───── RECORDS FOR PROCESSING

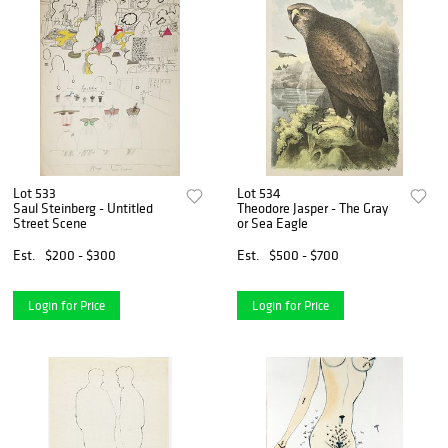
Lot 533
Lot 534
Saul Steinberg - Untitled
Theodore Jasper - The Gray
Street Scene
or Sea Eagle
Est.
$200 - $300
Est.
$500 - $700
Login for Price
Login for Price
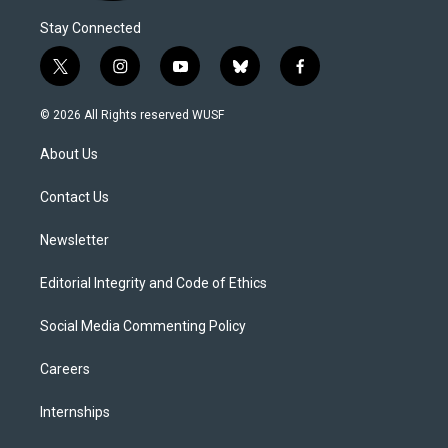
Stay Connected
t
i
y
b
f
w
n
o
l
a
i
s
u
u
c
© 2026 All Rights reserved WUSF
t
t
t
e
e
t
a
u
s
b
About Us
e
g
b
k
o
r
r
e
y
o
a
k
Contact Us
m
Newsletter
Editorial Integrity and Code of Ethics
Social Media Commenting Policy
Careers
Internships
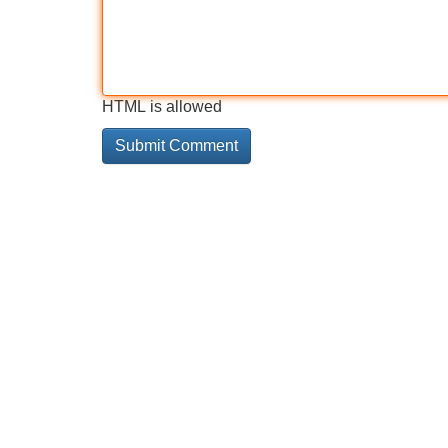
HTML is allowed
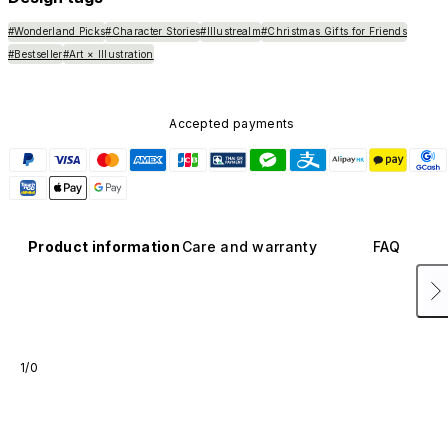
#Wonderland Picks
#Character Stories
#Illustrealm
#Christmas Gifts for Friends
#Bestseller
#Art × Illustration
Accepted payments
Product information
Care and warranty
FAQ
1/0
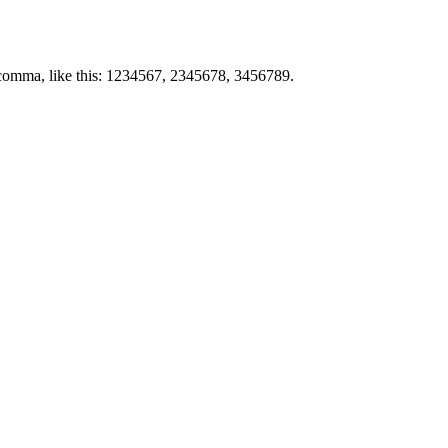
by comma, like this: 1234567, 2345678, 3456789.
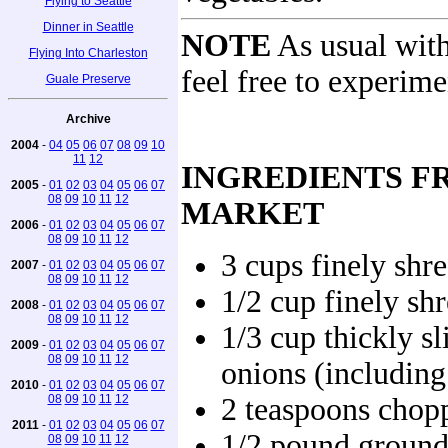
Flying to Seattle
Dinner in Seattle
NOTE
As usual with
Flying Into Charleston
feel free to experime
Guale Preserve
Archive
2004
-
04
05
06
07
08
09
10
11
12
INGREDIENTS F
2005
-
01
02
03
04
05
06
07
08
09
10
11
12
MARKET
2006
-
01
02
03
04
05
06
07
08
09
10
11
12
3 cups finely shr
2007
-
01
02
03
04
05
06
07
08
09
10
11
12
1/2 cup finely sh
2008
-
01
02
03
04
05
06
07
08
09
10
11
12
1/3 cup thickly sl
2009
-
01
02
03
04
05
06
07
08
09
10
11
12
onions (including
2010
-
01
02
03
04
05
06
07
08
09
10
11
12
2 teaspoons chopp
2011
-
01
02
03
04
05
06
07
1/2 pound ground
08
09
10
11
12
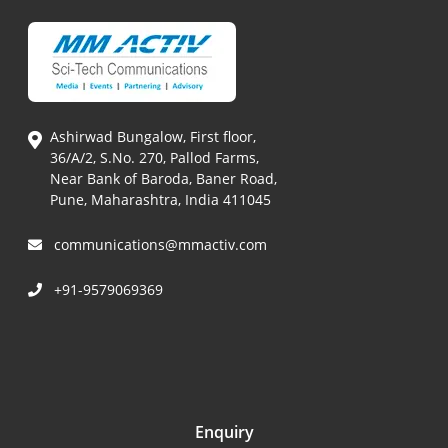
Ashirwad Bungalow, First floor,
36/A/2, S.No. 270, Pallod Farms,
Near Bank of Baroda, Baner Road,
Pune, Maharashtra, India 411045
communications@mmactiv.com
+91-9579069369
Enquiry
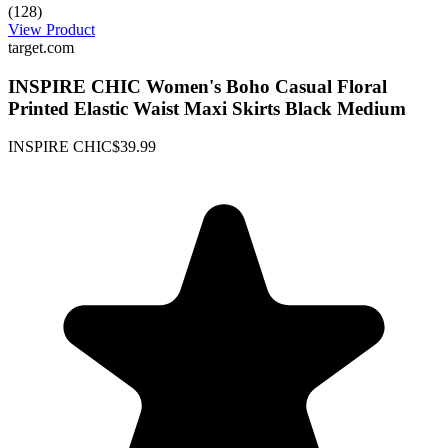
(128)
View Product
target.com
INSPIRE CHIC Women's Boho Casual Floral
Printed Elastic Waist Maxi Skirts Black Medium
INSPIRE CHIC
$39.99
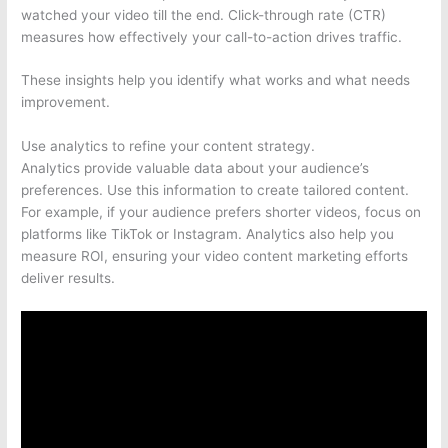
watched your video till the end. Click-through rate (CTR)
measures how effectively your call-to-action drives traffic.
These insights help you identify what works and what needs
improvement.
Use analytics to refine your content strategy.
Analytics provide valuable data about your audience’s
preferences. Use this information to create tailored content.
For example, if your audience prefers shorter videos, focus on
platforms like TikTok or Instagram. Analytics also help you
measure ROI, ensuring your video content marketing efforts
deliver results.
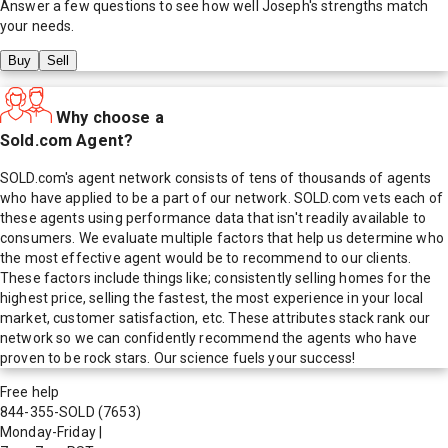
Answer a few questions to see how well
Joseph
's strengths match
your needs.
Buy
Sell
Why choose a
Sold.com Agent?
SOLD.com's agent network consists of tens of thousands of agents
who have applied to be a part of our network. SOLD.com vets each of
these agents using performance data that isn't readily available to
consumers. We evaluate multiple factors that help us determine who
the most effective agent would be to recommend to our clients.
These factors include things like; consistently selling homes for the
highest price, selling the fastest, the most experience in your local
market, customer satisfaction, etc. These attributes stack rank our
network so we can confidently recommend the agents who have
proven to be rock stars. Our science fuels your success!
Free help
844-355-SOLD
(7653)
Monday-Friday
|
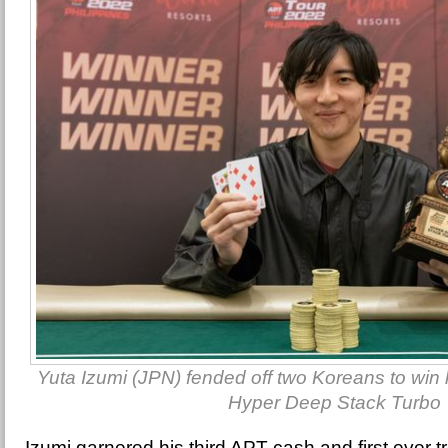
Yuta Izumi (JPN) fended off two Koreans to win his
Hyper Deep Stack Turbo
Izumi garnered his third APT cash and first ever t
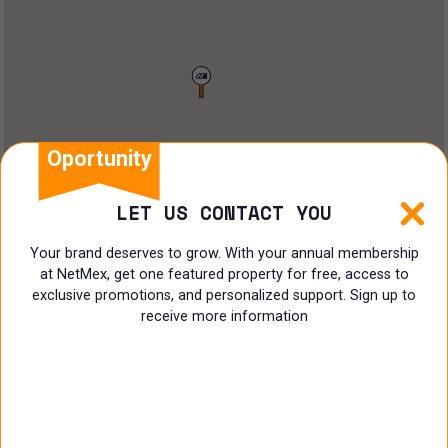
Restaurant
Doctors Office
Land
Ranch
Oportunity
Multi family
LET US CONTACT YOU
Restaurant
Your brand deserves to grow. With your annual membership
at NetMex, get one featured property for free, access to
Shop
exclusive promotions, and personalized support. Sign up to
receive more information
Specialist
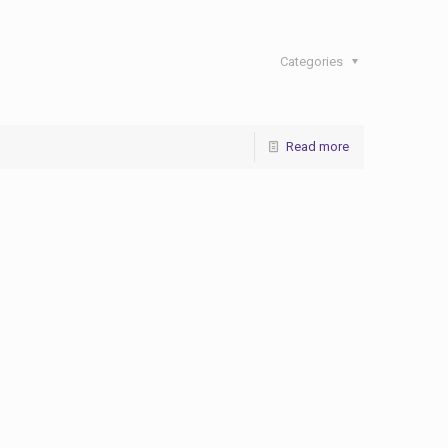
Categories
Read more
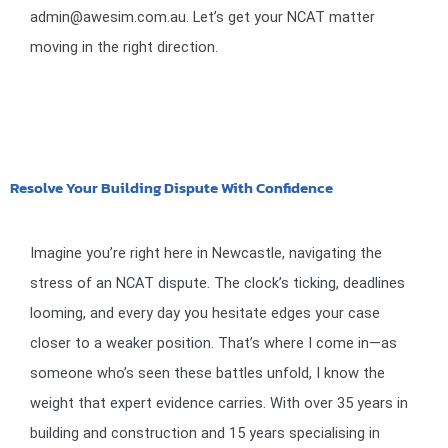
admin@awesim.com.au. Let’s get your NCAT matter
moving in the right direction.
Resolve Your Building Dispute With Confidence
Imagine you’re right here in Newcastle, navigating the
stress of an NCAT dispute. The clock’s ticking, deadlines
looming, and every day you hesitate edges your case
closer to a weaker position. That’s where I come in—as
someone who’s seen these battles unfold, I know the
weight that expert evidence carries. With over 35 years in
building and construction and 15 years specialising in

──────────

Check each line of the listing above, and copy it if it contains the word "help".

These insights help you identify what works and what needs
platforms like TikTok or Instagram. Analytics also help you
consumers. We evaluate multiple factors that help us determine who
Free help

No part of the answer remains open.